Sometimes the words find you and sometimes they don’t. Sometimes they leave you stranded and wanting. Wanting to organize your mind into paragraphs and words and sentences and clauses and decorate them with periods and question marks and the like. Wanting to show the world a colored picture painted from twenty six black and white brushes. They refuse to come until they are forced, unbidden from their hiding places, to show the world what it has not known. To show the world what it has not felt. To show the world a thing in which it has not seen before. Until change pushes them into the open, the words will stay hidden. Safe.

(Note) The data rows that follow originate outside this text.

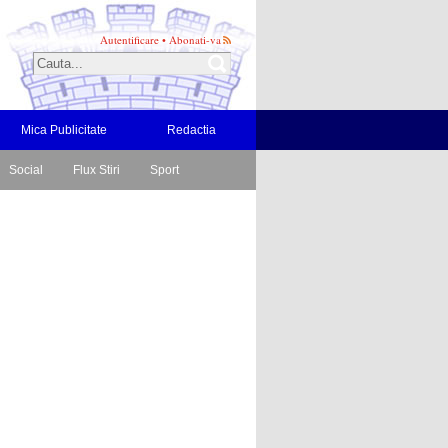
Autentificare
•
Abonati-va
Mica Publicitate
Redactia
Social
Flux Stiri
Sport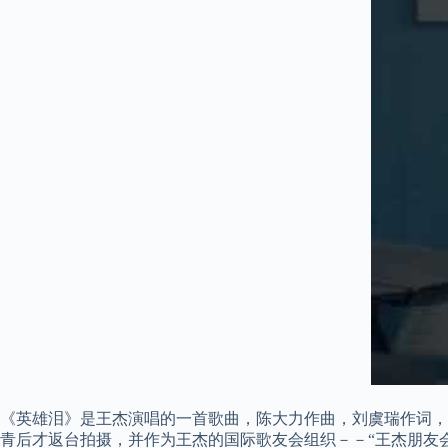
《英雄泪》是王杰演唱的一首歌曲，陈大力作曲，刘虞瑞作词，Rick
青后才返台拍摄，并作为王杰的国际歌友会组织－－“王杰朋友会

It is in this moment, as I sit remembering a time alone, riding parallel against a train, that the words finally make their way to the surface. They choose to come, after much poking and prodding and faltering at the keyboard. They come, but they are neither moving nor beautiful. The taste of words that will not come, complete nothingness, is bitter on my tongue and I can feel the tingle of wanting that creeps down my spine as I search for the words that seem to be always evading me.
The longer I sit and concentrate on the words, the longer I force myself into the loneliness of that moment with the train, the easier it becomes to find the words that have tried to bury themselves. The longer I sit in solitude and darkness, the more the repressed memories seem to push and pull and tug at the words, driving them into the world that I and they too, are afraid of but must eventually face.
When finally, those words do come, they bring with them pain and perhaps in the end, some comfort. It becomes a miserable game of searching and finding and just so an unappreciative world might know, even for a second that I existed. It is difficult to discuss the depth in which the words are written; a code that will never be fully understood, perhaps even by its author.
To think, all of this because I kept the company of a train today and it seemed not to mind. It did not whisper to me words of wisdom, nor did it offer advice. It simply travelled along side of me and for a small moment, I was not quite so alone as I had felt. For a moment, the strange desire to find those lost words ceased. For a moment, there was no need to explain myself to the world.
Alas, the train was not destined to quiet longing in my heart for the words. It was merely meant to give me a moment of peace away from the things that I could not – cannot – control.